The Internet Movie Database lists five movies with the specific, one-word title BUG. That’s not including films like BUG’S LIFE or HERBIE THE LOVE BUG where it’s only a portion of the title. I watched three of the BUG movies, and they couldn’t be more different than each other.
2002’s BUG has very little to do with bugs. It starts with a child squishing a roach, and scattered throughout the film, there are bug references. That’s not what the movie’s about. Ever since Richard Linklater’s SLACKER (1991), there’s been a subgenre in indie flicks where, instead of one large over-arching plot, there are a handful of loosely connected vignettes. We never get to know the characters; in fact we rarely learn their names. It takes a strong script to survive an ensemble story, and BUG had some decent writers behind it. Directed by two screenwriters (Phil Hay and Matt Manifred), they give enough information about the characters, but not so much that it bogs down the story. The forementioned bug squishing inspires a lonely man to put on an insect costume and jump from the roof of a skyscraper, only to be stopped by one good-hearted man who gets a parking ticket every time he stops to do a good deed. What is the first man trying to say with his attempted suicide? What is it that keeps the second man motivated to do kindness, despite the cards that appear stacked against him? We never find out because we never need to. And therein lies the key to BUG—it keeps the focus on needed information and, unlike most flicks by first-time indie filmmakers, avoids self-indulgence.

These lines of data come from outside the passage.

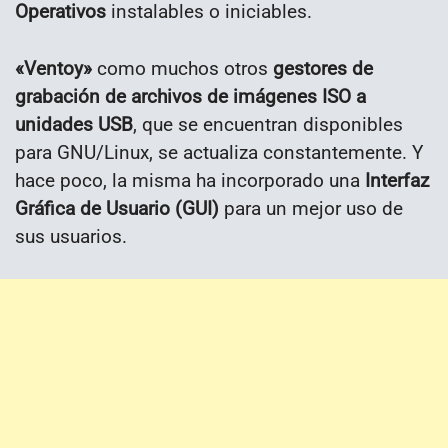
Operativos
instalables o iniciables.
«Ventoy»
como muchos otros
gestores de
grabación de archivos de imágenes ISO a
unidades USB
, que se encuentran disponibles
para GNU/Linux, se actualiza constantemente. Y
hace poco, la misma ha incorporado una
Interfaz
Gráfica de Usuario (GUI)
para un mejor uso de
sus usuarios.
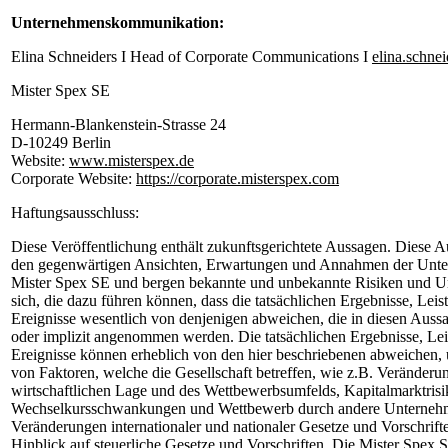
Unternehmenskommunikation:
Elina Schneiders I Head of Corporate Communications I
elina.schne
Mister Spex SE
Hermann-Blankenstein-Strasse 24
D-10249 Berlin
Website:
www.misterspex.de
Corporate Website:
https://corporate.misterspex.com
Haftungsausschluss:
Diese Veröffentlichung enthält zukunftsgerichtete Aussagen. Diese 
den gegenwärtigen Ansichten, Erwartungen und Annahmen der Unte
Mister Spex SE und bergen bekannte und unbekannte Risiken und U
sich, die dazu führen können, dass die tatsächlichen Ergebnisse, Lei
Ereignisse wesentlich von denjenigen abweichen, die in diesen Auss
oder implizit angenommen werden. Die tatsächlichen Ergebnisse, Le
Ereignisse können erheblich von den hier beschriebenen abweichen,
von Faktoren, welche die Gesellschaft betreffen, wie z.B. Veränderu
wirtschaftlichen Lage und des Wettbewerbsumfelds, Kapitalmarktrisi
Wechselkursschwankungen und Wettbewerb durch andere Unterneh
Veränderungen internationaler und nationaler Gesetze und Vorschrift
Hinblick auf steuerliche Gesetze und Vorschriften. Die Mister Spex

Bug | Brian Cox | Michael Hitchcock | Phil Hay | Movie Trailer | Review
By contrast, BUG from 1975 is about insects. Specifically, roaches from beneath the Earth’s surface that travel by car exhaust and make things (including people and cats) catch fire. Sounds corny. But this one was co-written by William Castle, the brilliant mind behind gimmick flicks like THE TINGLER and 13 GHOSTS and that man knew how to create a story that was a damn good time to see. It didn’t try and have a deeper meaning, or deliver a Very Important Message. Instead, the director and writers realized they were making a movie about roaches that make things explode and ran with it. The deaths are alternately frightening and hilarious. Like some of the best monster movies throughout history, 1975’s BUG is pure fun.

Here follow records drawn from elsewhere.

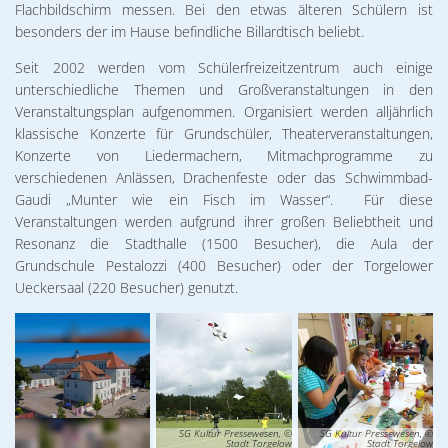
Flachbildschirm messen. Bei den etwas älteren Schülern ist
besonders der im Hause befindliche Billardtisch beliebt.
Seit 2002 werden vom Schülerfreizeitzentrum auch einige
unterschiedliche Themen und Großveranstaltungen in den
Veranstaltungsplan aufgenommen. Organisiert werden alljährlich
klassische Konzerte für Grundschüler, Theaterveranstaltungen,
Konzerte von Liedermachern, Mitmachprogramme zu
verschiedenen Anlässen, Drachenfeste oder das Schwimmbad-
Gaudi „Munter wie ein Fisch im Wasser“. Für diese
Veranstaltungen werden aufgrund ihrer großen Beliebtheit und
Resonanz die Stadthalle (1500 Besucher), die Aula der
Grundschule Pestalozzi (400 Besucher) oder der Torgelower
Ueckersaal (220 Besucher) genutzt.
SG Kultur Pressewesen, ©
SG Kultur Pressewesen, ©
Stadt Torgelow
Stadt Torgelow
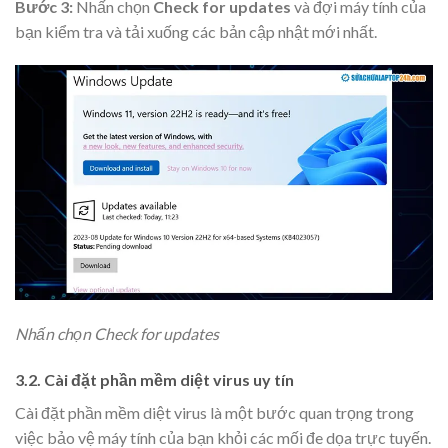
Bước 3:
Nhấn chọn
Check for updates
và đợi máy tính của
bạn kiểm tra và tải xuống các bản cập nhật mới nhất.
Nhấn chọn Check for updates
3.2. Cài đặt phần mềm diệt virus uy tín
Cài đặt phần mềm diệt virus là một bước quan trọng trong
việc bảo vệ máy tính của bạn khỏi các mối đe dọa trực tuyến.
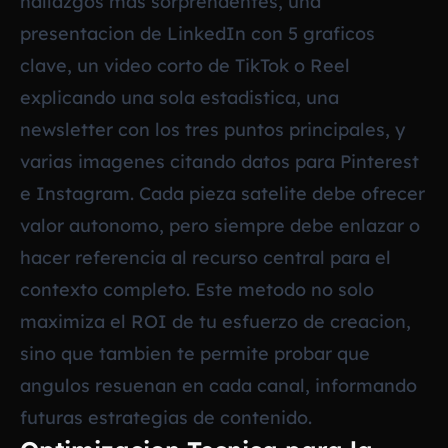
hallazgos mas sorprendentes, una
presentacion de LinkedIn con 5 graficos
clave, un video corto de TikTok o Reel
explicando una sola estadistica, una
newsletter con los tres puntos principales, y
varias imagenes citando datos para Pinterest
e Instagram. Cada pieza satelite debe ofrecer
valor autonomo, pero siempre debe enlazar o
hacer referencia al recurso central para el
contexto completo. Este metodo no solo
maximiza el ROI de tu esfuerzo de creacion,
sino que tambien te permite probar que
angulos resuenan en cada canal, informando
futuras estrategias de contenido.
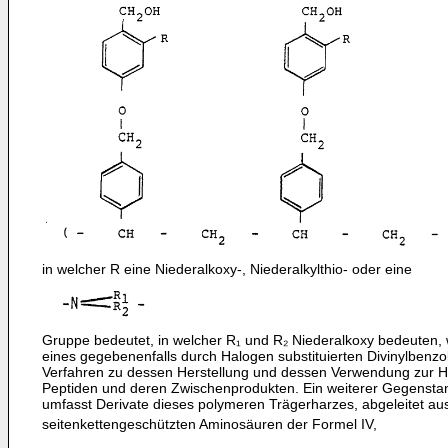
in welcher R eine Niederalkoxy-, Niederalkylthio- oder eine
Gruppe bedeutet, in welcher R₁ und R₂ Niederalko­xy bedeuten, 
eines gegebenenfalls durch Halogen substituierten Divinylbenzol 
Verfah­ren zu dessen Herstellung und dessen Verwendung zur H
Peptiden und deren Zwischenprodukten. Ein weiterer Gegen­sta
umfasst Derivate dieses polymeren Träger­harzes, abgeleitet au
seitenkettenge­schützten Aminosäuren der Formel IV,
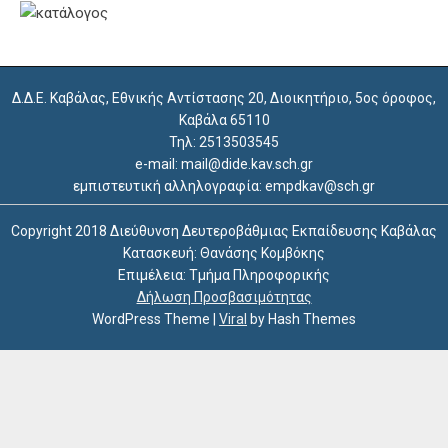
Δ.Δ.Ε. Καβάλας, Εθνικής Αντίστασης 20, Διοικητήριο, 5ος όροφος,
Καβάλα 65110
Τηλ: 2513503545
e-mail: mail@dide.kav.sch.gr
εμπιστευτική αλληλογραφία: empdkav@sch.gr
Copyright 2018 Διεύθυνση Δευτεροβάθμιας Εκπαίδευσης Καβάλας
Κατασκευή: Θανάσης Κομβόκης
Επιμέλεια: Τμήμα Πληροφορικής
Δήλωση Προσβασιμότητας
WordPress Theme
|
Viral
by Hash Themes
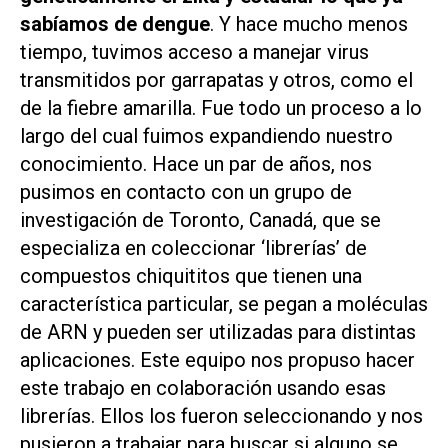
sabíamos de dengue
. Y hace mucho menos
tiempo, tuvimos acceso a manejar virus
transmitidos por garrapatas y otros, como el
de la fiebre amarilla. Fue todo un proceso a lo
largo del cual fuimos expandiendo nuestro
conocimiento. Hace un par de años, nos
pusimos en contacto con un grupo de
investigación de Toronto, Canadá, que se
especializa en coleccionar ‘librerías’ de
compuestos chiquititos que tienen una
característica particular, se pegan a moléculas
de ARN y pueden ser utilizadas para distintas
aplicaciones. Este equipo nos propuso hacer
este trabajo en colaboración usando esas
librerías. Ellos los fueron seleccionando y nos
pusieron a trabajar para buscar si alguno se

In 2006, William Friedkin made his own BUG movie, this one based on a stage play. Yes, the story involves bugs, however, it does not involve insects. Peter Evans recently returned from the first gulf war, where he had to undergo unnamed medical treatments, He believes the doctors implanted a “bug” somewhere on his body to spy on him. The story is told through the eyes of his new girlfriend, played by Ashley Judd, as she travels with him deeper and deeper into his world of fear and paranoia. Was he really the subject of unspeakable experiments? It doesn’t matter. What does matter is what they believe. Friedkin is a master filmmaker, and by the end, you can almost feel the world closing in the way the two main characters experience it.
Three completely distinct movies, one title. As a writer I find it fascinating how a single word can be interpreted in such different ways. It would make for a fun exercise to see all the different ways a writer can interpret a single word or concept. But in the meantime I might just go watch the other BUGS….
Where to find the movies:
The 2006 and 1975 versions are still in print. The 2002 BUG is out of print but can be found for less than a dollar on EBay. That is, if you don’t mind combing through the 841 results for movies with “bug” in the title.